One would like to think that it would be very unlikely that any prosecution would be brought against a person who did not – because they could not – understand what it is that they should or should not have been doing. It would certainly be very troubling were it to be, and it is also troubling that the CPS guidance does not address this in terms (although a Law Society blog, indirectly, assists in setting out the position of the CPS).   But it is perhaps troubling that it would even be possible for a criminal prosecution to be in contemplation in such circumstances.

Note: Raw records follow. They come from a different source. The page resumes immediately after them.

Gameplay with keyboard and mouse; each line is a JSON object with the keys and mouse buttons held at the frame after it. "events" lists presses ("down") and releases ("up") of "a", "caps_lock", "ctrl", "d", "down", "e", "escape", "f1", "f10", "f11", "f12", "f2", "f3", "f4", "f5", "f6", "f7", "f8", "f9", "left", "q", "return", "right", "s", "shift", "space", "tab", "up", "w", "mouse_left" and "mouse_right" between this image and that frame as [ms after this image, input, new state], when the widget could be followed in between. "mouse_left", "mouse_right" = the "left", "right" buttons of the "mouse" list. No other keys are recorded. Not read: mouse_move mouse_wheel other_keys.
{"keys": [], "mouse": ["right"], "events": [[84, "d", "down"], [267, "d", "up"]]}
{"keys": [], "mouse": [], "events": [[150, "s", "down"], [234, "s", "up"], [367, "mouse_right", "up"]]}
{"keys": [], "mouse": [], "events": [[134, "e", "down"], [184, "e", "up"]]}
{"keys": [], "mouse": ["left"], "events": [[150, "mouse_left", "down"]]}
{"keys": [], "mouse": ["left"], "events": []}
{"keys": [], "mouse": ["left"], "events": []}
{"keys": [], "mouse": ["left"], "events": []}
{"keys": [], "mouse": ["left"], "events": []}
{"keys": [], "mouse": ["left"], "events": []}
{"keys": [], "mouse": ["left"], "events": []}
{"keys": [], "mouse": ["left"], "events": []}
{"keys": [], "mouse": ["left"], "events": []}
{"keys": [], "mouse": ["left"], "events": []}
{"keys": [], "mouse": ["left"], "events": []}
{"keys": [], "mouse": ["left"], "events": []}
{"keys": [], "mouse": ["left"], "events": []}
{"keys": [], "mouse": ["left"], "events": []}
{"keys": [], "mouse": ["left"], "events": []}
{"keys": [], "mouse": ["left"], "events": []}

I should note that, under Regulation 8(9)(c), it would undoubtedly be possible for a person who is at an outside gathering to be removed to the place, whether or not they had the capacity to agree to the steps being taken.  Interestingly, and undoubtedly by a side-wind, this gives a form of power to police offices, PCSOs and other authorised people to return individuals subject to DoLS authorisations in care homes[5] where they have ‘wandered’ (a term I put in parenthesis because in many cases, it is very far from purposeless wandering on the part of a person with dementia).  This power is less extensive than that which existed prior to the amendment of the Regulations on 1 June, and, in any event, it is undoubtedly not the purpose for which Regulation 8(9)(c) was enacted. It will also leave anyone who does take steps to return an individual to somewhere other than a care home in a difficult position.   The Regulations do not provide the power for the person returning the person to where they live to prevent them from leaving their home; any such power would have to (legally) be found in another source, and (practically) be exercised by someone. And what if the person lives in their own home, and does not appear to have anyone there to ‘receive’ them?